Ella corrió la cara y me miró ofendida. “Me parece que te estás confundiendo”, me dijo. Yo no lo podía entender. ¿Confundiendo? ¿Pero por qué se pensaba que le hablaba todos los días, le megusteaba cualquier cosa que publicaba en el muro y le había pedido el numero del celular, el mail y hasta el tipo de sangre que tenía para invitarla a salir? ¿Qué creía que estaba buscando? ¿Una garantía propietaria? “¿Qué pasó? ¿Te enojaste?”, le pregunté yo que la miraba sin poder creer la cara que había puesto. “No, no estoy enojada, estoy triste. Yo pensé que éramos amigos”, me dijo ella como si la hubiera traicionado. “Pero yo no buscaba una amiga en vos, buscaba conocerte. Yo ya tengo amigas”, le contesté pensando que uno no puede enojarse con una mina porque no guste de nosotros. Eso es una canallada. O te pasa o no te pasa, pero lo que me da bronca es que una chica se enoje con uno porque es fiel a sus verdaderas intenciones. Si me gustaste y yo no a vos, mala suerte para mí, pero no me pidas que te la caretee. “Es que estoy saliendo con alguien”, me dijo y, en ese instante, a mí se me cayó todo mi plan maestro al mismísimo infierno.
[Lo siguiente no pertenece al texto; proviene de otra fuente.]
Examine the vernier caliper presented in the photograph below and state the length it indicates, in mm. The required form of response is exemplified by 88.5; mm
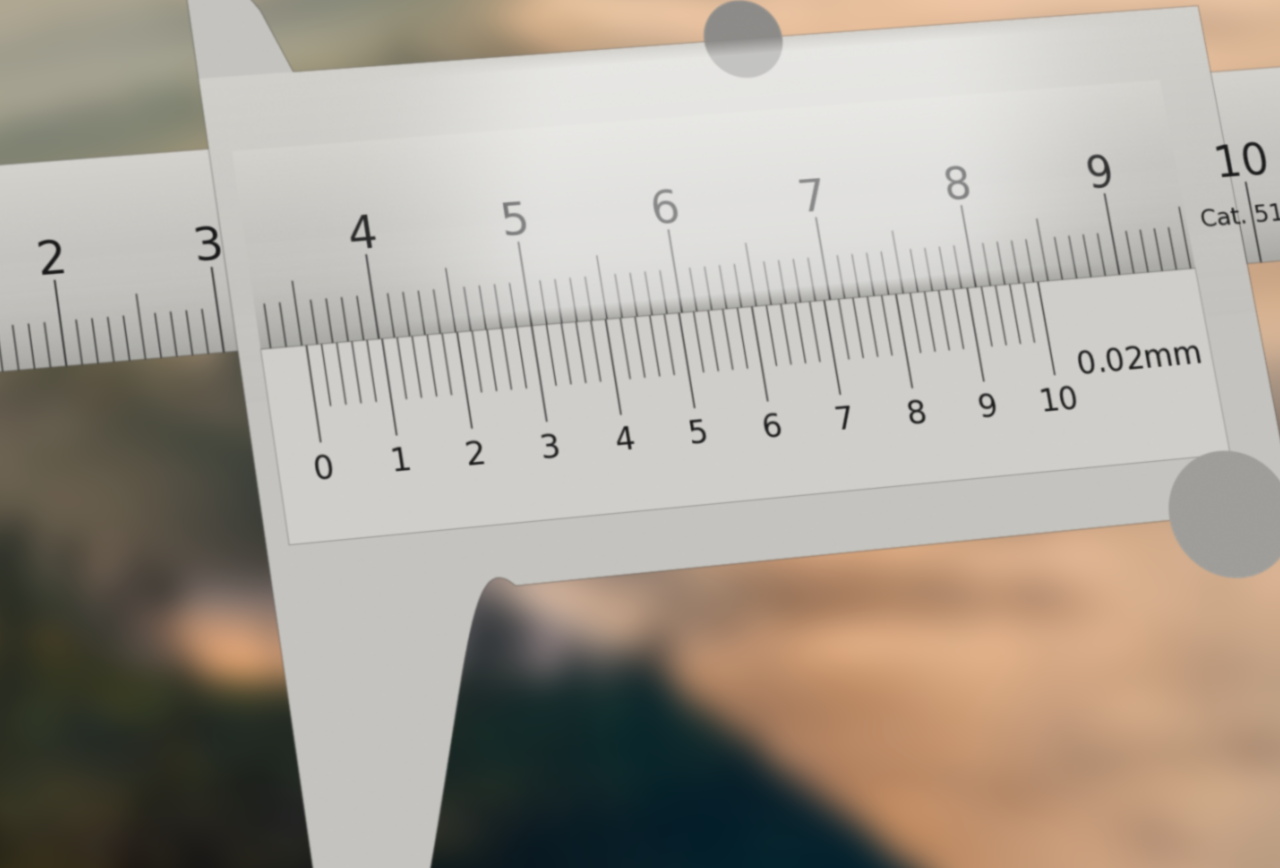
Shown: 35.3; mm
En que me di cuenta que me la había pasado laburando gratis todo ese tiempo, que le había preparado el terreno hablándole de lo importante y trascendental que era el amor, para que otro flaco se termine comiendo la galletita. “Si te sentiste invadida, perdóname. Pero con todos los centros que te tiré, pensé que estaban más que claras mis intenciones. Además, ¿en qué planeta un pibe le tira tantos palos a una mina sin que ella se dé cuenta que se la quiere levantar?”, le pregunté. “En mi planeta”, me contestó ella y una luz apareció en el cielo. Se posó sobre nosotros y mi cita fue abducida por una nave intergaláctica dejándome solo en el medio de la nada. “Otra vez… ¡Qué mala leche!”, me dije a mí mismo…
…y me fui pateando a casa silbando bajito.